The Move To Digitize Engineering in Textile Products
Updated: Nov 15
By Textile Technology Source
Dr. Caitlin Knowles, e-textile device engineer with AFFOA, moderated a panel at ATA’s Emerging Technologies Conference that featured Graham Sullivan, CEO of SEDDI Inc., which supplies newly created digital data and design development tools to the garment industry, and Dr. Matthew Trexler, director of materials science innovation research with Under Armour. The topic was “Developments in digital engineering for textile product design.”
One might assume that textile product manufacturers embraced this long ago, but this is not the case. Generally, the garment creation and production process currently relies on physical prototype iteration, and producers simply do not trust digital representations, the presenters say. To bridge the divide, AFFOA is in the process of mapping the industry’s needs for electrical and textile CAD and CAM tools for advanced textiles and has recently completed a “gap analysis” for digital engineering of advanced textiles products.

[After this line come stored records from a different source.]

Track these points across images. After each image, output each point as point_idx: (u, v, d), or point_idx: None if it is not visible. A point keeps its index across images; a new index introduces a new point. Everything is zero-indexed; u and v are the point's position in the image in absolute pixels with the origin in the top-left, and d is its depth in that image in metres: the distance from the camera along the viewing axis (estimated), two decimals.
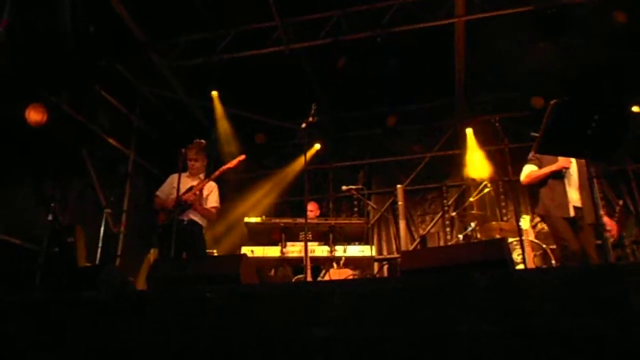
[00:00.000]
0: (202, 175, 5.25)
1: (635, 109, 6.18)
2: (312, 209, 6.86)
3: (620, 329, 1.85)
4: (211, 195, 5.19)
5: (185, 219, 4.95)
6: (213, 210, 5.17)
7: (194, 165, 5.16)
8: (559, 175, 4.61)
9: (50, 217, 5.25)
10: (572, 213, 4.47)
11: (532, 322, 1.94)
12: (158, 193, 5.22)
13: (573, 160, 4.61)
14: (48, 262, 5.04)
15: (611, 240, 5.06)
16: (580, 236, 4.48)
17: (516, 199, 7.69)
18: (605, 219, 5.08)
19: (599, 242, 4.78)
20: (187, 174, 5.09)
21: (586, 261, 4.35)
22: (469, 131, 8.30)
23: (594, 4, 6.17)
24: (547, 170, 4.61)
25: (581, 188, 4.56)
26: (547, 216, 4.65)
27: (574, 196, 4.55)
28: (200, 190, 5.07)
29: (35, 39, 4.70)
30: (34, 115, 4.86)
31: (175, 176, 5.14)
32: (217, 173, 5.12)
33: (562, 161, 4.54)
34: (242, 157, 5.27)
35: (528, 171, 4.77)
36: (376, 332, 2.04)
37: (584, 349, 1.85)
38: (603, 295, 1.95)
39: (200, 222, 5.09)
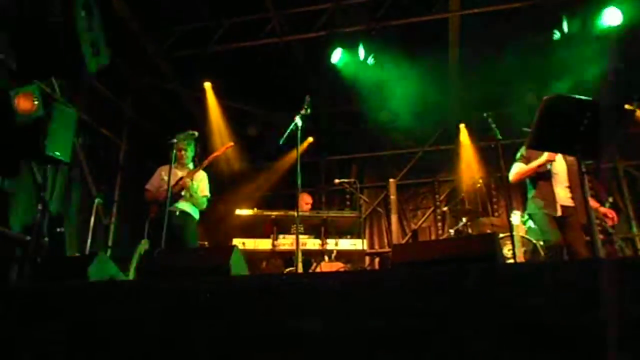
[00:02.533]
0: (191, 165, 5.24)
1: (627, 106, 6.20)
2: (308, 202, 6.83)
3: (607, 323, 1.87)
4: (201, 184, 5.19)
5: (177, 210, 4.93)
6: (203, 199, 5.18)
7: (183, 154, 5.14)
8: (547, 175, 4.62)
9: (39, 207, 5.21)
10: (559, 212, 4.50)
11: (520, 316, 1.95)
12: (148, 186, 5.21)
13: (559, 157, 4.64)
14: (37, 252, 5.00)
15: (610, 224, 5.11)
16: (568, 234, 4.49)
17: (507, 194, 7.73)
18: (601, 209, 5.13)
19: (588, 238, 4.84)
20: (176, 165, 5.06)
21: (572, 256, 4.38)
22: (462, 126, 8.32)
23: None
24: (533, 165, 4.63)
25: (572, 186, 4.57)
26: (535, 214, 4.68)
27: (561, 194, 4.56)
28: (191, 180, 5.06)
29: (26, 27, 4.64)
30: (24, 103, 4.81)
31: (163, 168, 5.14)
32: (206, 162, 5.12)
33: (547, 154, 4.57)
34: (230, 144, 5.25)
35: (517, 169, 4.79)
36: (367, 324, 2.05)
37: (571, 342, 1.86)
38: (591, 289, 1.97)
39: (191, 212, 5.08)
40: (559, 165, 4.65)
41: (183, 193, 4.98)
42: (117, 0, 6.28)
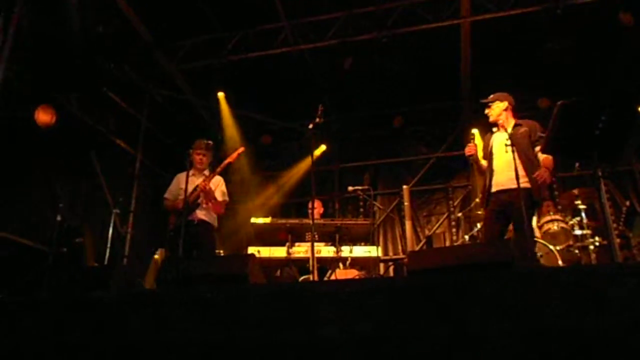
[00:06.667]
0: (207, 172, 5.24)
1: None
2: (316, 207, 6.85)
3: (624, 329, 1.86)
4: (218, 189, 5.20)
5: (195, 219, 4.95)
6: (222, 203, 5.20)
7: (202, 159, 5.15)
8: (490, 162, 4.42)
9: (59, 218, 5.29)
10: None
11: (537, 322, 1.95)
12: (167, 195, 5.22)
13: (497, 139, 4.44)
14: (57, 263, 5.07)
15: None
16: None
17: None
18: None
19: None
20: (193, 172, 5.08)
21: None
22: (476, 132, 8.28)
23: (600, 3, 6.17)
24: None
25: (521, 158, 4.04)
26: None
27: (499, 179, 4.24)
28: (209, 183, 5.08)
29: (45, 42, 4.75)
30: (43, 117, 4.92)
31: (180, 176, 5.14)
32: (219, 168, 5.12)
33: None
34: (241, 149, 5.27)
35: None
36: (383, 332, 2.06)
37: (589, 347, 1.86)
38: (609, 295, 1.96)
39: (210, 221, 5.09)
40: (496, 142, 4.42)
41: (200, 201, 5.01)
42: (132, 13, 6.40)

But why is progress in the digitalization of apparel taking so long? “The apparel industry is stuck in the past; executives don’t understand the problem,” Sullivan says. But concerns about the environmental costs of wasteful practices in the fashion industry, in particular, are mounting, giving digitalization more serious attention. The amount of material that ends up in landfills in the prototyping process alone is “something we find unacceptable,” Trexler says.
”Digitalization is the solution to a more sustainable future for fashion,” says Sullivan. Although digital product creation (DPC) has been available for some time, the digital product development (DPD) component has been missing—as well as the ability of all digital information to be easily shared and used among participants, including those using more traditional methods.
“People need to see and feel apparel products,” Trexler says. There are new tools, but “there’s not one unified way to do it… The people that are doing this work can do things on the fly that computers can’t do. Software can do a pattern, maybe, but there’s this chain of tools that can’t talk to each other.”
Therein lies a problem that Sullivan’s company intends to solve, with “the ability to collaborate and share,” he says. “Right now, everybody is working in silos in design tools.”
Under Armour has engaged SEDDI Inc. to digitize its workflow. “It is possible with digital tools to come up with many more options before any physical prototype is made, which saves time, materials, money and is more sustainable,” Trexler says. In fact, a producer can know costs on material and labor, “down to the exact amount of thread needed for a single seam.”
“If you want to make a change, change it on paper, we used to say,” Sullivan says. “Now you can make changes with a few clicks on your computer screen, before you commit to a prototype.”